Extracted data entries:
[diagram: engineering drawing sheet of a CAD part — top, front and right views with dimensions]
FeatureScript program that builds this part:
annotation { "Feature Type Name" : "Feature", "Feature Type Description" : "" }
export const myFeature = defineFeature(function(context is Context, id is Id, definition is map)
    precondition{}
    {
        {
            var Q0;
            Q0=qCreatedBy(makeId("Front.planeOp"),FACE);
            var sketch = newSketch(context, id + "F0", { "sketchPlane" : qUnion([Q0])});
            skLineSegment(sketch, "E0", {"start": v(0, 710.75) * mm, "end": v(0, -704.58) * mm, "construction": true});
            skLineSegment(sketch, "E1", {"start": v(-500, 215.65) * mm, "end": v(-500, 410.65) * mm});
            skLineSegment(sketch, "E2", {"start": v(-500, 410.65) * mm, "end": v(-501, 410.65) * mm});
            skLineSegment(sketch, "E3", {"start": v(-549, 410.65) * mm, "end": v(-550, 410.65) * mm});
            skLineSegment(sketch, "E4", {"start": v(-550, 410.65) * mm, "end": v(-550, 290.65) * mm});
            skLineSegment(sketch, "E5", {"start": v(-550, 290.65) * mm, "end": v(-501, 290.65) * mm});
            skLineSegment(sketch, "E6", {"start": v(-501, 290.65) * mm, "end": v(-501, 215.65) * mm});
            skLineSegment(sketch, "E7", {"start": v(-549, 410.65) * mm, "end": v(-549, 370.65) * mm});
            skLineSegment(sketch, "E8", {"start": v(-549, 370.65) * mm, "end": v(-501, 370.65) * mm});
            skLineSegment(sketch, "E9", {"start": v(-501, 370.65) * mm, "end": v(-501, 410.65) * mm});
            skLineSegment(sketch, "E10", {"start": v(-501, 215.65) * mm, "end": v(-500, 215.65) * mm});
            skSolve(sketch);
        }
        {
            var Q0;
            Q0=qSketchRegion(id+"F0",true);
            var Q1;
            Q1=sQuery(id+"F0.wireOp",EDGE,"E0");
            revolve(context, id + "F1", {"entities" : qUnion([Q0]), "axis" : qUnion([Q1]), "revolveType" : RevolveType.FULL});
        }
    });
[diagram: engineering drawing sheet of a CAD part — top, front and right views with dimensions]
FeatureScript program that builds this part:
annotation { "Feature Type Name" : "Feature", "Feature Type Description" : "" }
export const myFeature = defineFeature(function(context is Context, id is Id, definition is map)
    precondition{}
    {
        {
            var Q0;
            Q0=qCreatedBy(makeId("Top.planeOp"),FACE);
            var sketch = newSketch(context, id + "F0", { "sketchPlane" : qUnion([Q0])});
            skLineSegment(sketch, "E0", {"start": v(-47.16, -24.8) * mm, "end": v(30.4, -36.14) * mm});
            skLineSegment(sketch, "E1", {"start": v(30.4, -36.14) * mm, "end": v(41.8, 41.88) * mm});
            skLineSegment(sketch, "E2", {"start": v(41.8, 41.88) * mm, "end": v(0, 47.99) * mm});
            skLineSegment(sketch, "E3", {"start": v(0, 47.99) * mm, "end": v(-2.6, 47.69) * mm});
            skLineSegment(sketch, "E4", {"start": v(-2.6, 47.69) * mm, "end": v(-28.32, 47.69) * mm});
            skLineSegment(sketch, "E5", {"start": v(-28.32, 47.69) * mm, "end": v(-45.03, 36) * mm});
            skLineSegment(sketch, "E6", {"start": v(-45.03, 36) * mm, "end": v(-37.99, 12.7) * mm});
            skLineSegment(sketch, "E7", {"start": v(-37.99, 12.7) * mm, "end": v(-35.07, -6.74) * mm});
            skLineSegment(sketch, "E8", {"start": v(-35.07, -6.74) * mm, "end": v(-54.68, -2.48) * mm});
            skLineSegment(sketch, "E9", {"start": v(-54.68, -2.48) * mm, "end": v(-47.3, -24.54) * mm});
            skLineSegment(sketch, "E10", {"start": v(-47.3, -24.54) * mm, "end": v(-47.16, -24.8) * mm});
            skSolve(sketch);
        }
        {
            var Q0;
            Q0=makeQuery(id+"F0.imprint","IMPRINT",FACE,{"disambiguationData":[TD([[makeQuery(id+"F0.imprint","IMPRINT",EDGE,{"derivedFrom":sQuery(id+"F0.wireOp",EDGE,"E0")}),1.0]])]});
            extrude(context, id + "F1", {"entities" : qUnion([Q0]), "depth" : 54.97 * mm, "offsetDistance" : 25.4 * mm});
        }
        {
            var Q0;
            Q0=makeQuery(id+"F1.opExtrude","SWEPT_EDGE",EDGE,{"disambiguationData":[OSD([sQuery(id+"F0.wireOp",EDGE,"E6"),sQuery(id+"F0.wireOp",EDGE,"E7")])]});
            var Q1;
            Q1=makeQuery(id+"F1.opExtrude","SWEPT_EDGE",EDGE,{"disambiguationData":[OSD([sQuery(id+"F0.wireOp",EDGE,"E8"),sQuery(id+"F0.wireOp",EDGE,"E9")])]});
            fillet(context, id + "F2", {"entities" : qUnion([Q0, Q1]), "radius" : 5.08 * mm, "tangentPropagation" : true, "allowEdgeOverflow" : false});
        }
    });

--

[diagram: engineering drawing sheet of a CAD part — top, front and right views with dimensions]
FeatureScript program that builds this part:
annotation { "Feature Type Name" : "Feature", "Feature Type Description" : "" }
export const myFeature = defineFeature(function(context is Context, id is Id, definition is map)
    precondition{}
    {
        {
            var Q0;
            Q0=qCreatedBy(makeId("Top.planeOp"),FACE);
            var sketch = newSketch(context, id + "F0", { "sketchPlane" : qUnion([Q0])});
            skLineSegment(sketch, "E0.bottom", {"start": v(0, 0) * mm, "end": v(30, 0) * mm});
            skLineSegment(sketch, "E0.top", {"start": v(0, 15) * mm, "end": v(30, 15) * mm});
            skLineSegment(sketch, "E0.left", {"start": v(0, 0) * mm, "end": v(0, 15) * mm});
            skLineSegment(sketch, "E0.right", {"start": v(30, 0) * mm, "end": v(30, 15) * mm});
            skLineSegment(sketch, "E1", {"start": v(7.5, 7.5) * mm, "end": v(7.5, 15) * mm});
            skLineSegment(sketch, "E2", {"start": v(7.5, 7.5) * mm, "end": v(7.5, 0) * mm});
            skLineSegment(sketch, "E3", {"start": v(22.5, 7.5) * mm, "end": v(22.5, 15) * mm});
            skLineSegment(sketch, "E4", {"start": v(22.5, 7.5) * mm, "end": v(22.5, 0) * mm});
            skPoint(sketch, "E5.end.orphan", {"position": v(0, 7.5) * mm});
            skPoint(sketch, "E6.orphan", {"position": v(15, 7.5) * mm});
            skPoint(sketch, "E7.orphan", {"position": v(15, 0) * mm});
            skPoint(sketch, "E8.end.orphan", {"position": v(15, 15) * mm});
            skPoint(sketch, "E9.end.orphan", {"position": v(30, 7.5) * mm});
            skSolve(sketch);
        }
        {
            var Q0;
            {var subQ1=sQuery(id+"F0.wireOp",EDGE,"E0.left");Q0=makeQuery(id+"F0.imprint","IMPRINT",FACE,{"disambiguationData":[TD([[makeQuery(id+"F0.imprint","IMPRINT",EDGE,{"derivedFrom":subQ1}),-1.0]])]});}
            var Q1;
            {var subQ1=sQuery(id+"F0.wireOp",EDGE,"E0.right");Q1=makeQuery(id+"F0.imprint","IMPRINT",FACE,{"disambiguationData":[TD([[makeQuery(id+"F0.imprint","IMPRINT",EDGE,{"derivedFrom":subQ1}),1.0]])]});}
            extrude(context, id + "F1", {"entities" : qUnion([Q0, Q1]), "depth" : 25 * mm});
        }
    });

§ Set problem
How many lines in the entries above contain the string "makeQuery"? Reply with the number alone.

§ Result of the exercise
5